Но случалось по вечерам, что в голове у Чистякова что-то шумело, как
вода, падающая с мельничного колеса, перед утомленными глазами мелькали
неприятные лица учеников, и сильно болел левый бок. Тогда заниматься нельзя
было, и он или ложился в постель, считал накопленные деньги и мечтал о
своей жизни в Берлине, или шел вниз, в шестьдесят четвертый номер, где
вечерами собирались обыкновенно студенты со всего ‘Северного Полюса’,- так
назывались номера, в которых он жил. Он не любил собиравшихся там
студентов, как не любил всего, что его окружало: не любил улиц, по которым
ходил, не любил комнаты, в которой жил, не любил всей неустроенной,
хаотичной, варварски грубой и бессмысленной жизни. Даже хуже варваров
казались ему люди, которых он видел всюду, на улицах и в домах: варвары
были смелы, а эти только не уважали ни себя, ни других, и часто вырастал
между ними страшный призрак тупого насилия и бессмысленной жестокости. Но
сознание, что скоро он уйдет от них навсегда, увидит других, хороших людей,
заживет настоящею, устроенною и доброю жизнью, примиряло его с остающимися
людьми и вызывало странную грусть и тихое сожаление. И когда он приходил к
ним, высокий, с узкою и больной грудью, с бескровным лицом постника и
лихорадочно блестящими глазами, его тихое ‘здравствуйте!’ звучало как
печальное ‘прощайте!’.
А внизу, в шестьдесят четвертом номере, всегда было так весело,
беззаботно и шумно. Оттого, что в номере много пили водки и курили, много
пели и кричали, спали на полу и на диванах, воздух в нем был сизый,
тяжелый, сильно пахло спиртом и селедкой, и всегда царил беспорядок, такой
прочный и непобедимый, что Чистякову он иногда казался особенным порядком.
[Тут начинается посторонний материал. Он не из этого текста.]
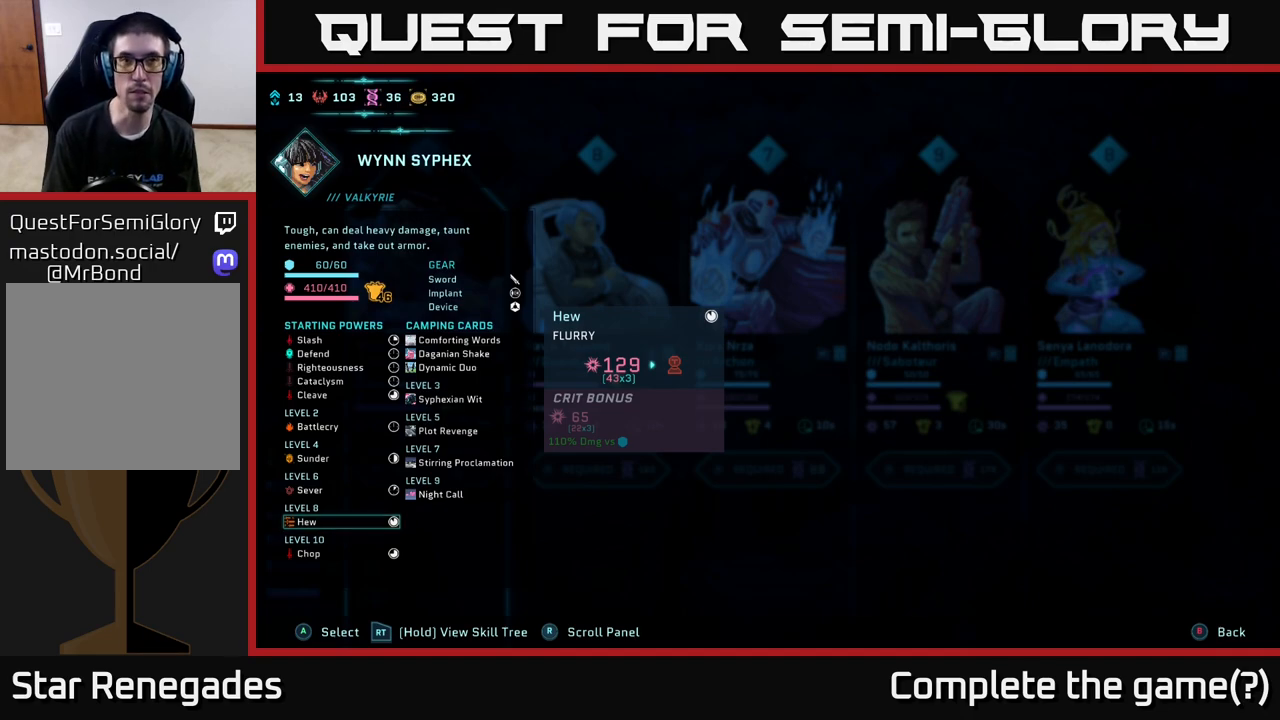
{"buttons": ["R2"], "left_stick": "center", "right_stick": "center", "events": []}
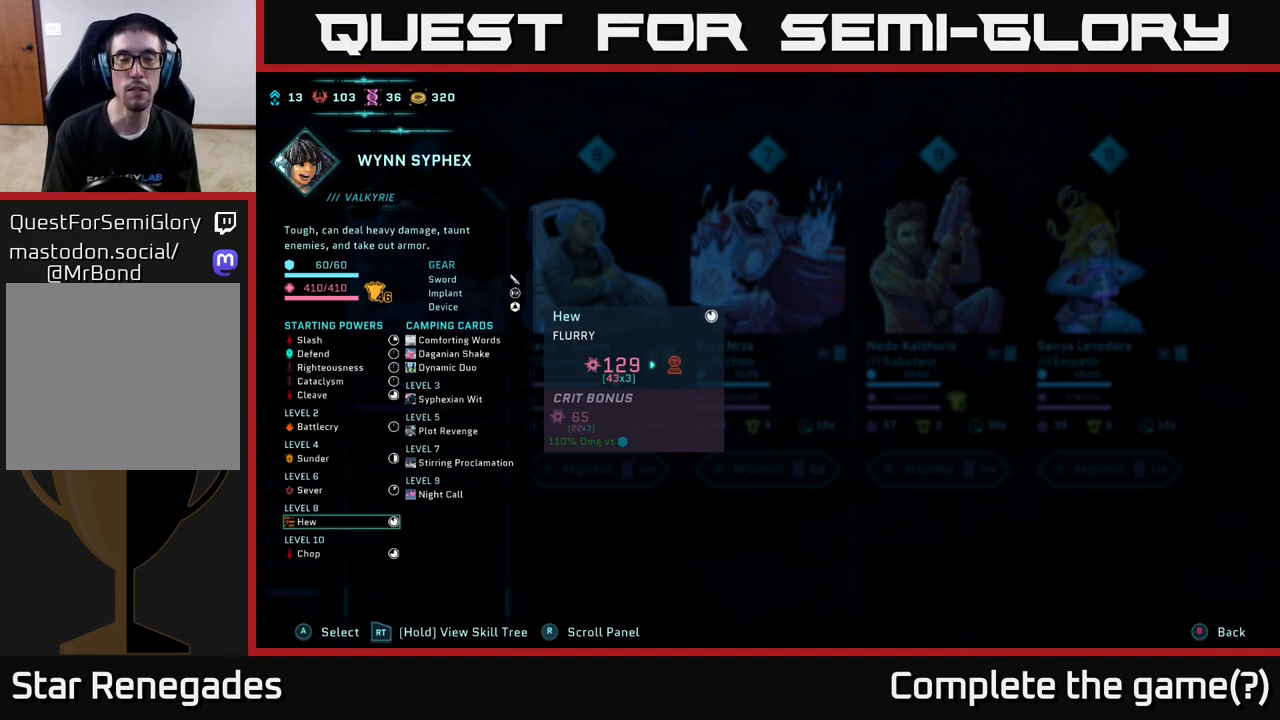
{"buttons": [], "left_stick": "center", "right_stick": "center", "events": [[83, "R2", "up"]]}
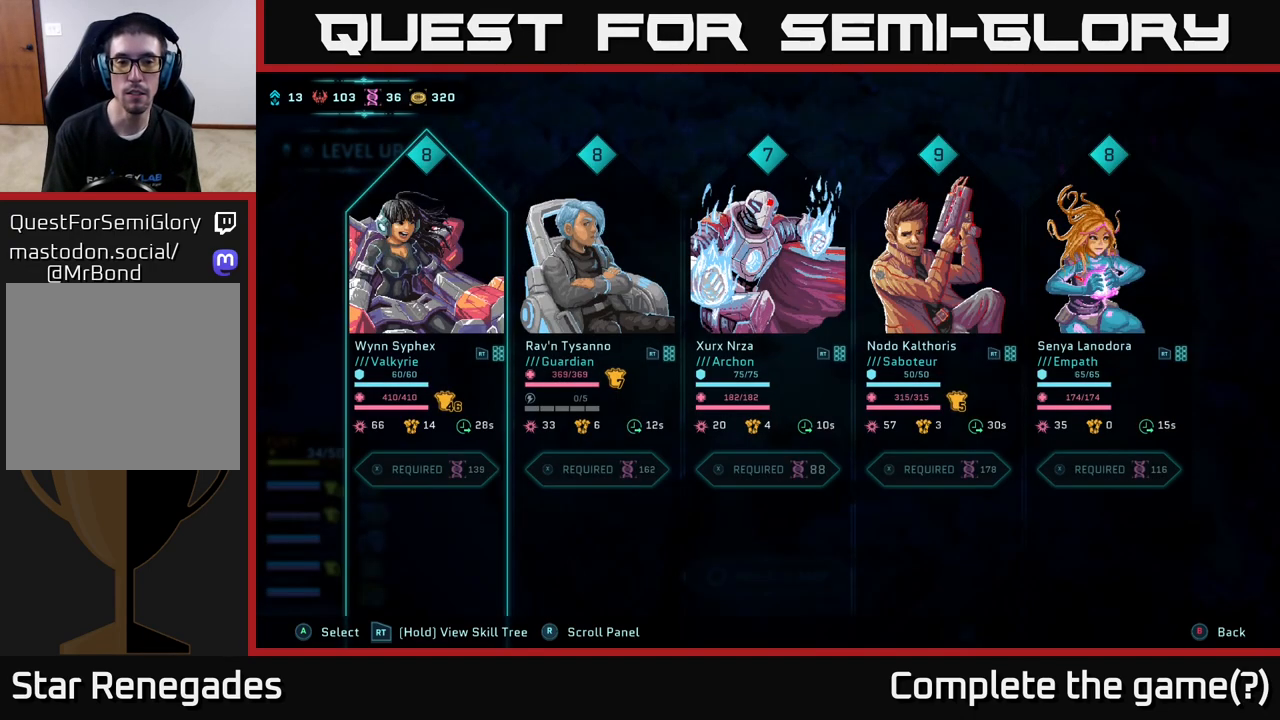
{"buttons": [], "left_stick": "center", "right_stick": "center", "events": [[300, "A", "down"], [383, "A", "up"]]}
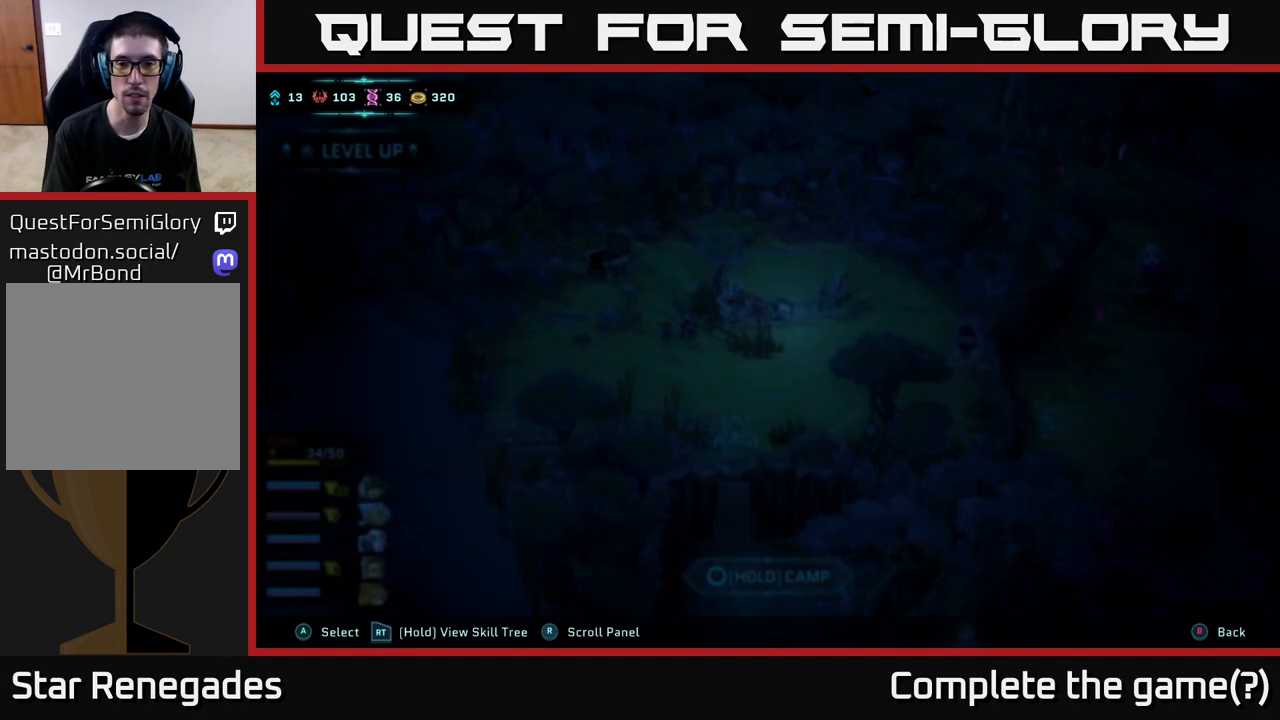
{"buttons": [], "left_stick": "center", "right_stick": "center", "events": []}
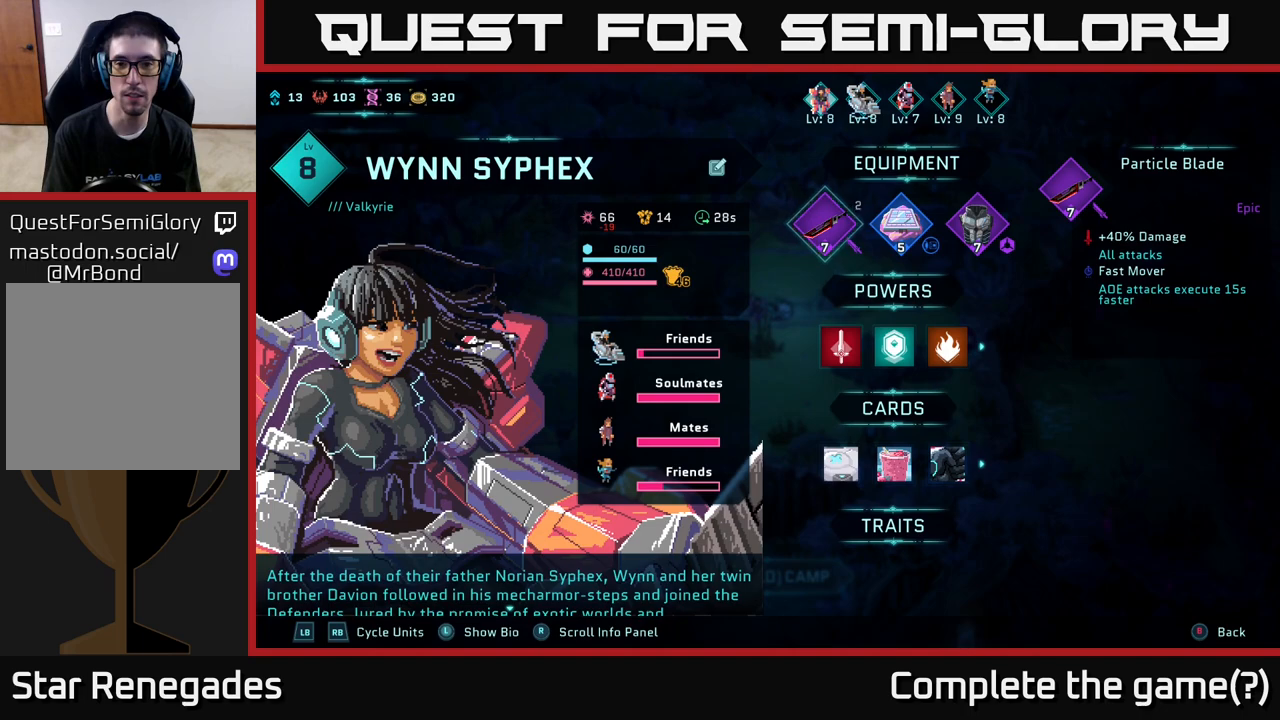
{"buttons": [], "left_stick": "center", "right_stick": "center", "events": [[333, "DPAD_RIGHT", "down"], [433, "DPAD_RIGHT", "up"]]}
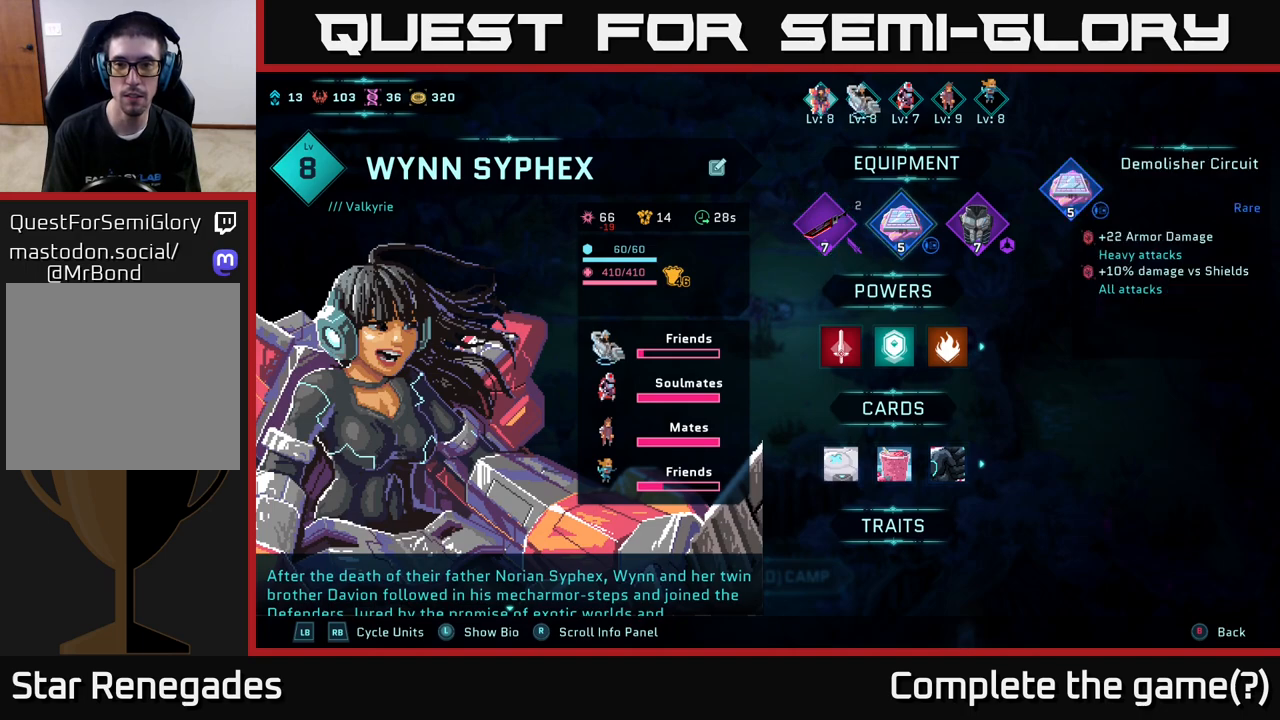
{"buttons": ["A"], "left_stick": "center", "right_stick": "center", "events": [[183, "DPAD_LEFT", "down"], [333, "DPAD_LEFT", "up"], [500, "A", "down"]]}
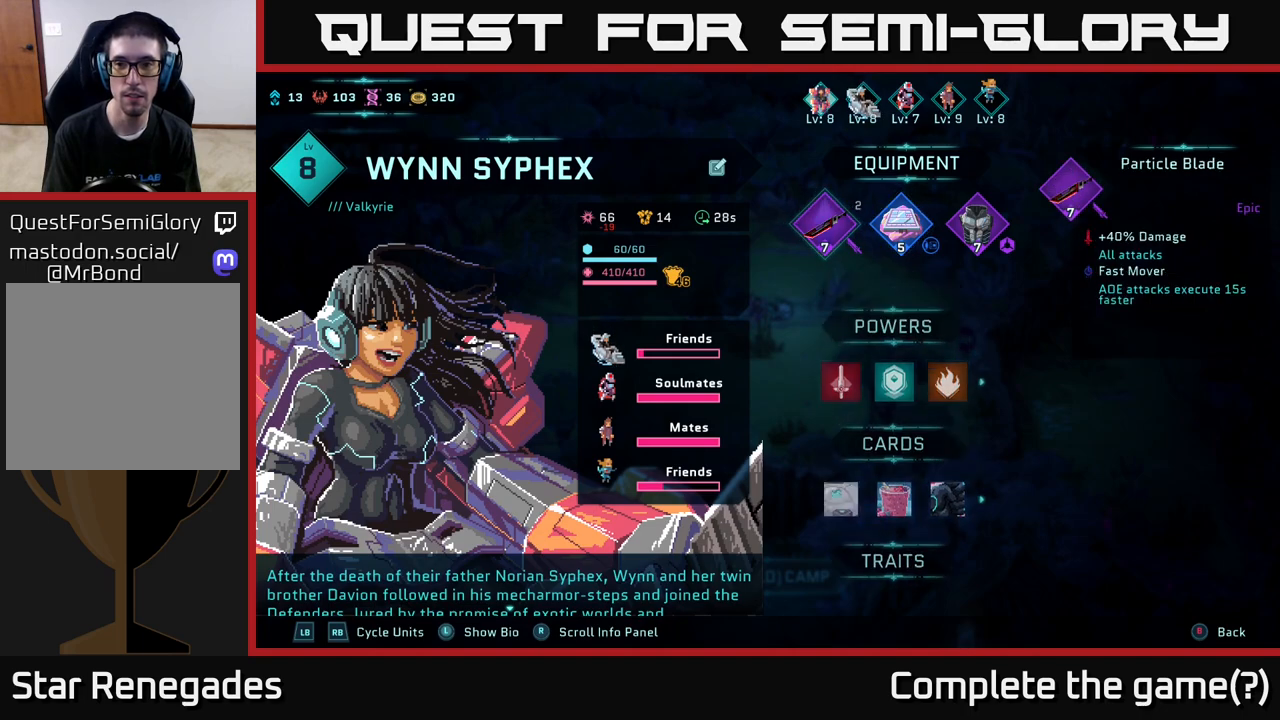
{"buttons": [], "left_stick": "center", "right_stick": "center", "events": [[133, "A", "up"]]}
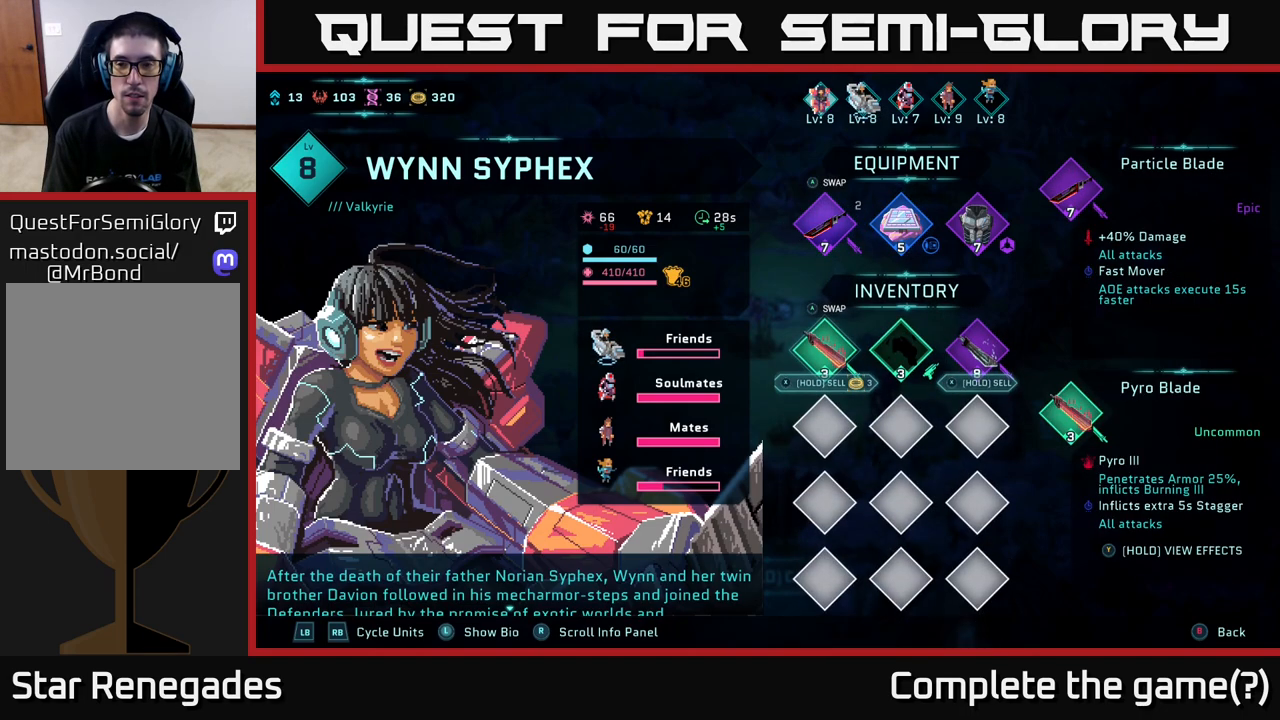
{"buttons": [], "left_stick": "center", "right_stick": "center", "events": []}
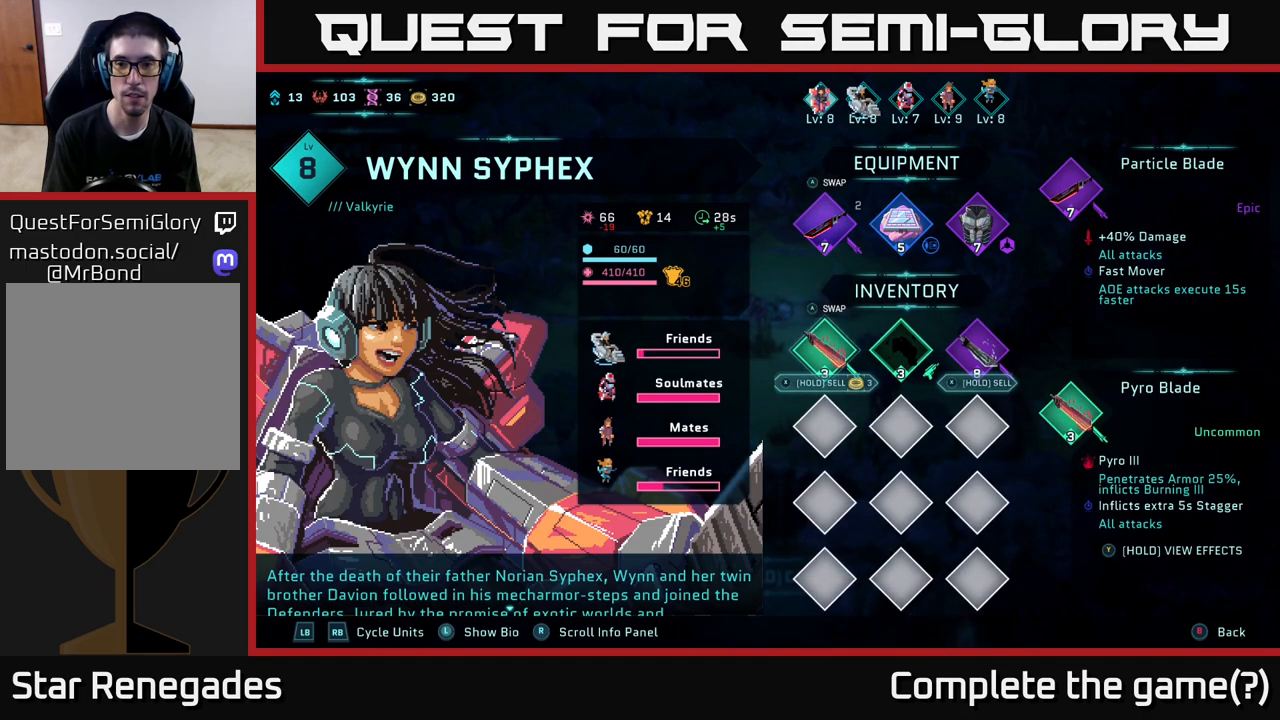
{"buttons": [], "left_stick": "center", "right_stick": "center", "events": [[150, "DPAD_RIGHT", "down"], [250, "DPAD_RIGHT", "up"], [350, "DPAD_RIGHT", "down"], [467, "DPAD_RIGHT", "up"]]}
И хозяева комнаты, Ванька Костюрин и Панов, были похожи на свою комнату:
беспорядочные и прочно утвердившиеся в своем беспорядке, по утрам вместо
чая они пили водку или пиво, ночью бодрствовали, а днем спали.
Имущества у них было очень мало, но на окнах всегда стоял ряд порожних
бутылок, по росту, начиная от четверти и кончая соткой, а на стене висели
бубен и треугольник, и лежала хорошая гармония. С тех пор как один из
товарищей по номерам, серб Райко Вукич, однажды ночью прошелся с бубном по
коридору и страшно напугал всех жильцов, подумавших про пожар, каждый вечер
в одиннадцать часов приходил коридорный Сергей и отбирал бубен до утра. А
утром приносил его вместе с парою пива, и длинноусый Ванька Костюрин, по
утрам очень мрачный, исполнял на бубне короткую песнь — тоже почему-то
очень мрачную. А потом звонкой и веселой трелью рассыпалась гармония — и
начинался бестолковый и непонятный Чистякову день.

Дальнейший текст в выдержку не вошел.